Oh my aching wrists. Sam Goldwyn once remarked, "Read it? I couldn't even lift it."
I know what he meant.
Seriously, this book cried out for a firm editorial hand. While there was a great deal of interesting material, I felt as if I were mucking through the straw in search of it. Perhaps you know the feeling, usually when reading a book with a cast of hundreds of personages. Which ones are crucial to the central narrative?
In Himmler's Crusade, Hale blithely includes so much extraneous material that it becomes a strain not just to lift the book but to follow the story. I was ultimately left with the impression of an enthusiastic author who was loath to leave out any favorite anecdotes. The author is a documentary film maker who has done extensive research on the topic. This is his first book, and regrettably, it shows.
Hale would often engage in sensational "foreshadowing," which I found rather annoying. Not content simply to let the striking circumstances unfold in an unmuddled narrative, he couldn't resist letting the reader know the outcome at the beginning of episodes. For the life of me, I couldn't imagine why he thought it wise to preinstruct the reader this way.
One thing I did enjoy, however, was his debunking of the "noble Tibetan" myth. The central chapters on the expedition's time in Tibet were a real eye opener. Hale's analysis of power struggles in Tibet was particularly juicy.
While reading this book, I often had to chide myself for looking for someone -- anyone, really -- whom I could feel some sliver of compassion for. It was never clear to me whether Hale meant for the reader to work up some sliver of sympathy for Schäfer, the moody, imperious expedition leader, or whether the author was doing his utmost to arouse a feeling of disgust for him. In any case, the feeling of ambivalence -- was Schäfer a scientist or scoundrel? or both? -- made the account seem even more tedious.

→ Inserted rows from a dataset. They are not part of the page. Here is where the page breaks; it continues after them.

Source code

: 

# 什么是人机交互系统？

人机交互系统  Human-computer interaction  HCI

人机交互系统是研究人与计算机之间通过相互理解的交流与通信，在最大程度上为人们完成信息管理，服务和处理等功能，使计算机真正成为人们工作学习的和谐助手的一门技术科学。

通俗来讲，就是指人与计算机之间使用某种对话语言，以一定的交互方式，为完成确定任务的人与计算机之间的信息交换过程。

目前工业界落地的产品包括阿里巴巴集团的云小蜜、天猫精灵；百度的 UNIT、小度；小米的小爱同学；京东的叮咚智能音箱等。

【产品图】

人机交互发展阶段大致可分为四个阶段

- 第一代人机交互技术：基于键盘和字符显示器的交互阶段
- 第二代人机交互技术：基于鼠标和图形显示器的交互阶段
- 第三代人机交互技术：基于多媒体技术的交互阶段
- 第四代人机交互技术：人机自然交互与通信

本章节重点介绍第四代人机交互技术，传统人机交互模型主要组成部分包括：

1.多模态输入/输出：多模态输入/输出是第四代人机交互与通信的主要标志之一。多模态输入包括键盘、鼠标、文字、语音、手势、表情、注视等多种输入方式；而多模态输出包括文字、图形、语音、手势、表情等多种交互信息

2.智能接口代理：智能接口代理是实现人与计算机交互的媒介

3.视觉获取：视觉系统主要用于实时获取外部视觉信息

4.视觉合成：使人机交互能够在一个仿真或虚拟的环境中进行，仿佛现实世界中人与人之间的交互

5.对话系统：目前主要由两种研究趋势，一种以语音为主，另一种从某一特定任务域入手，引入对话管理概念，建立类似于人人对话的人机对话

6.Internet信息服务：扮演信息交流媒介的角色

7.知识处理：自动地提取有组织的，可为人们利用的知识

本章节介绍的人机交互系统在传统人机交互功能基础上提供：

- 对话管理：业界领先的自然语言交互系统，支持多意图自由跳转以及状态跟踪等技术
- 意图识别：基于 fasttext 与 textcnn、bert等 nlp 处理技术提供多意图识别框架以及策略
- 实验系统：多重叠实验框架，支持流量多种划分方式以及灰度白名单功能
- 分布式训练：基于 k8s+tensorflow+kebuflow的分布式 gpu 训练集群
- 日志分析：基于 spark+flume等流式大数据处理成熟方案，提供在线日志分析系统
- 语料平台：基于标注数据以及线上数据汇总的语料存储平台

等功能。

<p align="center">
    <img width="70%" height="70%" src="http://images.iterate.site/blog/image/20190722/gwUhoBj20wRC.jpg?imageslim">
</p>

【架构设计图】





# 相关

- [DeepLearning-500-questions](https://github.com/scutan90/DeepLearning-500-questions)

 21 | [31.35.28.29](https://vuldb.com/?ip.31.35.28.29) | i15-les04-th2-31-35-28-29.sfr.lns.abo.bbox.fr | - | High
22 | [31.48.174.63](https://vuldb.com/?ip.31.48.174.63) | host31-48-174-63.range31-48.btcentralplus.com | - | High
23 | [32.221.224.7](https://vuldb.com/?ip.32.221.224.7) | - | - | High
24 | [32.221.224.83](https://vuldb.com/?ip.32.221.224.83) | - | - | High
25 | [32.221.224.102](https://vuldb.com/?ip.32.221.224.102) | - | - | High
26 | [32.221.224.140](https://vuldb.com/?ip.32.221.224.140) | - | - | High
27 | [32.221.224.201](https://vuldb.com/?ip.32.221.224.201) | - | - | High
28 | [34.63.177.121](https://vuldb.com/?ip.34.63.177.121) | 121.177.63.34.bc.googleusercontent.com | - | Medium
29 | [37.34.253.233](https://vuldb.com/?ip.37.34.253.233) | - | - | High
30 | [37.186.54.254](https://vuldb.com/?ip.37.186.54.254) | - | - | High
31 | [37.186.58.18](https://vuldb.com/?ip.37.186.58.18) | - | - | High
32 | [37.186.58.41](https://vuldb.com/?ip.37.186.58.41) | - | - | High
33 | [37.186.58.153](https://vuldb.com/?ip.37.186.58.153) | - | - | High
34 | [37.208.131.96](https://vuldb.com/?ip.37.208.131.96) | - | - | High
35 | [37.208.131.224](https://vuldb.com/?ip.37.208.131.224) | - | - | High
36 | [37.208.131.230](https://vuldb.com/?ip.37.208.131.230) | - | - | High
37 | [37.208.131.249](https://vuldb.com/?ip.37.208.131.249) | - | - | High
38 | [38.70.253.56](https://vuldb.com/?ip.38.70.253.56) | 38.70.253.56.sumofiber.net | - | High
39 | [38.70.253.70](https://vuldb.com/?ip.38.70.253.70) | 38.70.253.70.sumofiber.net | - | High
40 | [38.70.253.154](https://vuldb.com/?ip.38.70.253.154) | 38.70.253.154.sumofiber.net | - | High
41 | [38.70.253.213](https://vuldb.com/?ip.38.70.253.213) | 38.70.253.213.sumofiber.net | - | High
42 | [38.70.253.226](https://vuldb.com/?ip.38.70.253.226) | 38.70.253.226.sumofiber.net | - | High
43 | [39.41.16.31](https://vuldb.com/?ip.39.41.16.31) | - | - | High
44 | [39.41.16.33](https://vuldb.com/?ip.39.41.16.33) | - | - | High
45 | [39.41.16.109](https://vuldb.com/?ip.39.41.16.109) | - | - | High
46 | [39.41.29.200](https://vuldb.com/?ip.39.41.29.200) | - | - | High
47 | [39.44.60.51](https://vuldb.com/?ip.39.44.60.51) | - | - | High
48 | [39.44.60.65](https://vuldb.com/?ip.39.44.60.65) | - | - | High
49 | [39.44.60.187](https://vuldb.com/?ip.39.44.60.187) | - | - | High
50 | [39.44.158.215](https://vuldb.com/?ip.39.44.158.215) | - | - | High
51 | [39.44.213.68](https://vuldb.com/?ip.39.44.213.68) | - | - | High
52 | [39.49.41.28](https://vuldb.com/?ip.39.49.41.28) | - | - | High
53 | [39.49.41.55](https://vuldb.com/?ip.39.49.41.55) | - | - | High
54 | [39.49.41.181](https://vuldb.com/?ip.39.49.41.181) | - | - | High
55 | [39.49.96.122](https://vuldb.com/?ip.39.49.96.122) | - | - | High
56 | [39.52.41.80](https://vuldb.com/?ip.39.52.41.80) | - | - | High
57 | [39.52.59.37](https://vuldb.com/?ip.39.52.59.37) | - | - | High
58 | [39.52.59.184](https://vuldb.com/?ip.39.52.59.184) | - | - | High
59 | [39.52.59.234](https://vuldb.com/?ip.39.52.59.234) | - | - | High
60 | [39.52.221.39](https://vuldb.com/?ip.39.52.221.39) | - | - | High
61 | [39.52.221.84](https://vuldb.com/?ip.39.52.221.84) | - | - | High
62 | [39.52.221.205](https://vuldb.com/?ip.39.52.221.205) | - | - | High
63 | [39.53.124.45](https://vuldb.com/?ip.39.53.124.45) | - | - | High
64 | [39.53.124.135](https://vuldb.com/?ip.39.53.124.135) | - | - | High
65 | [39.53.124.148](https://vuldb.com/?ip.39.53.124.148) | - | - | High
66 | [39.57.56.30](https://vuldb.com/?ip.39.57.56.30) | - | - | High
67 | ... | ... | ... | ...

Strangely enough, there was a curious dovetailing in my own life with the book and something I saw in a museum in Brno, Czech Republic, recently. I was in the city's Roma Museum, which (naturally) contains a large exhibit on the Roma holocaust. There in the center of the room were head casts made by Nazi anthropologists seeking to define Roma "types" -- in fact, there was a whole wall of Nazi memorabilia that sought to classify this "degenerate" people. It was sickening. However, having read Hale's account of Berger's (one of the key expedition members) anthropological methods and his mania for categorizing (and in Himmler's case, eliminating "inferior" racial "types"), I better understood the warped genesis of the "Final Solution."